Prices of rolled steel have climbed to a record high of VND15-17 million (US$937-1,062) per ton at shops for more than a month while output prices are much lower at steel companies.
|Steel prices have soared abnormally at shoprs for more than a month|
The sky-high prices have surprised steel industry authorities. Vietnam Steel Association Chairman Pham Chi Cuong said shops have reduced volume and asked higher prices for fatter profits.
He called the prices being asked “virtual prices” because, even if adding 5 percent for VAT, steel should still be less than VND12 million (US$750) a ton. Thep Viet’s rolled steel, the most expensive on the market, is sold at only VND11,600 (US$0.725) per kilogram, while bar steel remains unchanged at VND11,270-11,280 (US$0.704-0.705) per kilogram.
“Therefore, I can say the VND15 million per ton price level is unacceptable and I’m sure there is no speculation about that at this moment because supply is now exceeding demand,” Mr. Cuong said.
Total industry capacity is some 6.5 million tons while consumption is only 4 million. With the average mill having a capacity of some 400-500 tons per day, some having 1,000-ton capacities, local demand should be satisfied.

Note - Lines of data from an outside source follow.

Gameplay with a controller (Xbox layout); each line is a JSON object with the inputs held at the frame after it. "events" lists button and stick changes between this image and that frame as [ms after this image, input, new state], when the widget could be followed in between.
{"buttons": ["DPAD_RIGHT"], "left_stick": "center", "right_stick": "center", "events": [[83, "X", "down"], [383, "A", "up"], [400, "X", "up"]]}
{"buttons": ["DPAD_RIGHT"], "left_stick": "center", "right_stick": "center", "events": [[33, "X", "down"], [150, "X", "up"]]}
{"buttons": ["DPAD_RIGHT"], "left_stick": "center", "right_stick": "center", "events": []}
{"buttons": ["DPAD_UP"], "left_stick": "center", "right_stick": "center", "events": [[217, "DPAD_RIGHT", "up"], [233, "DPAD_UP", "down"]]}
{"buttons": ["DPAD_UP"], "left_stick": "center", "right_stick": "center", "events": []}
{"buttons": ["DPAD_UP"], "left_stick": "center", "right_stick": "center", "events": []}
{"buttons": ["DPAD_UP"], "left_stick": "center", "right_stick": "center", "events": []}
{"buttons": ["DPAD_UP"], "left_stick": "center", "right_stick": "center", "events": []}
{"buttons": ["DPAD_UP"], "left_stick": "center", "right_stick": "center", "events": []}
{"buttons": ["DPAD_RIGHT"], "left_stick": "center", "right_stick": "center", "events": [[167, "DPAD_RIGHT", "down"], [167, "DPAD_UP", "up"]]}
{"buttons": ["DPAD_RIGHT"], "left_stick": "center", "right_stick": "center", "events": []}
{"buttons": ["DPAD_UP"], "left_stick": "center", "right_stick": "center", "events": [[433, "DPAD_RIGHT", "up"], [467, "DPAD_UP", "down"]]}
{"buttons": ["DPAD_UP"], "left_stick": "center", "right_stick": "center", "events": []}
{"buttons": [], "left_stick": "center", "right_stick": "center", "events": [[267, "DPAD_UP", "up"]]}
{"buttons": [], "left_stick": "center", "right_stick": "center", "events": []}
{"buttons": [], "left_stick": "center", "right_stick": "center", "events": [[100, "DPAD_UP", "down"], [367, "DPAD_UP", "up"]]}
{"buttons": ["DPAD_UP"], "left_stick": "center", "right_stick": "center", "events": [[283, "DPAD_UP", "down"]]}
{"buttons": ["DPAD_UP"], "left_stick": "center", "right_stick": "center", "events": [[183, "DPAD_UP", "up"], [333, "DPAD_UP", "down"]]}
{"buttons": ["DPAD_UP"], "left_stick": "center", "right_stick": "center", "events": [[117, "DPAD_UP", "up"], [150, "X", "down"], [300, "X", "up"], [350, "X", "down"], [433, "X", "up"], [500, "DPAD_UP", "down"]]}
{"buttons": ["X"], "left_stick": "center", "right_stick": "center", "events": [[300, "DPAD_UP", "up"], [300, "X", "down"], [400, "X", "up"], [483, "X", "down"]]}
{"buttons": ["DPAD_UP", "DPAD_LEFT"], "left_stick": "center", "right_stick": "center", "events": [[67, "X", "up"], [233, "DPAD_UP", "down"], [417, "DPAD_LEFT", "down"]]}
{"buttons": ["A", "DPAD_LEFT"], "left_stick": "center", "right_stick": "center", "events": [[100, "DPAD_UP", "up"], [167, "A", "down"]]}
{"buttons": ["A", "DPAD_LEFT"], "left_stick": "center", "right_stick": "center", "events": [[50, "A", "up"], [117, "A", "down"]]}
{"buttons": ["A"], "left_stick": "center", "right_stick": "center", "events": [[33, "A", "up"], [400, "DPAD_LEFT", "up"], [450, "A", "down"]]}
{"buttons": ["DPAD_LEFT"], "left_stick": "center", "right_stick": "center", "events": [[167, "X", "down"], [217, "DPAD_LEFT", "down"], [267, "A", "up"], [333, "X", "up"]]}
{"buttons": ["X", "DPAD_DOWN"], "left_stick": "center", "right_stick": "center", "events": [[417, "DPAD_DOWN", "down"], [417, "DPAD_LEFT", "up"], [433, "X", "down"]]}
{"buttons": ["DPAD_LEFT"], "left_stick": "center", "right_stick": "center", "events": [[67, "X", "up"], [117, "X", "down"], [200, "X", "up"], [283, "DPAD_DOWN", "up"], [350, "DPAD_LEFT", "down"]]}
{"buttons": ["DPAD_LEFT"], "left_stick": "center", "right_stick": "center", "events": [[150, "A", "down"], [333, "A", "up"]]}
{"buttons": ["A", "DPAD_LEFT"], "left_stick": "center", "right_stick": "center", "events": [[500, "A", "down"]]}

He said local factories are expected to churn out 4.2–4.3 million tons of rolled and bar steel by the year-end, while 2 million tons of steel ingots must be imported, 50 percent of domestic ingot needs. The country can thus produce 50 percent of total ingot needed for local production.
Therefore, it is somehow concluded, a shortage of steel must not occur before year-end.
Mr. Cuong said steel producers cannot raise their selling prices unexpectedly and unreasonably because there is a monitoring network which also supervises them. But retail and steel working shops can raise indeed ask for whatever price the market will bear to maximize profits: Econ-101 déjà vu.
Authorities should soon track down the real causes of steel price hikes and take appropriate measures to control them and protect consumers, some might say.